(Data section begins)

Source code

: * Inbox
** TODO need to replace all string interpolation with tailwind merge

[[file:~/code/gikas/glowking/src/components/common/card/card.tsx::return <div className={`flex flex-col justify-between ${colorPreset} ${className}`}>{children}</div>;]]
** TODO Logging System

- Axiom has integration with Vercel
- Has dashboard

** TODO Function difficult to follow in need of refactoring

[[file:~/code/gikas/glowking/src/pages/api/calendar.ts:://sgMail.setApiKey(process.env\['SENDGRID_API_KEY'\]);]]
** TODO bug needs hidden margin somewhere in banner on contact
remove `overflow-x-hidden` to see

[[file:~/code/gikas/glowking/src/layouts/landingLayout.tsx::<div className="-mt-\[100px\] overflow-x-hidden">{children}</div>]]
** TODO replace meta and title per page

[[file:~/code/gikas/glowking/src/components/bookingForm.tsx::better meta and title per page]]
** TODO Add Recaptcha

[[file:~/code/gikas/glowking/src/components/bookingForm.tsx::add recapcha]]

(Data section ends)

▶ **Task requirements**
Among the lines above, find those that contain the word "with" and copy them.

▶ **Result**
** TODO need to replace all string interpolation with tailwind merge
- Axiom has integration with Vercel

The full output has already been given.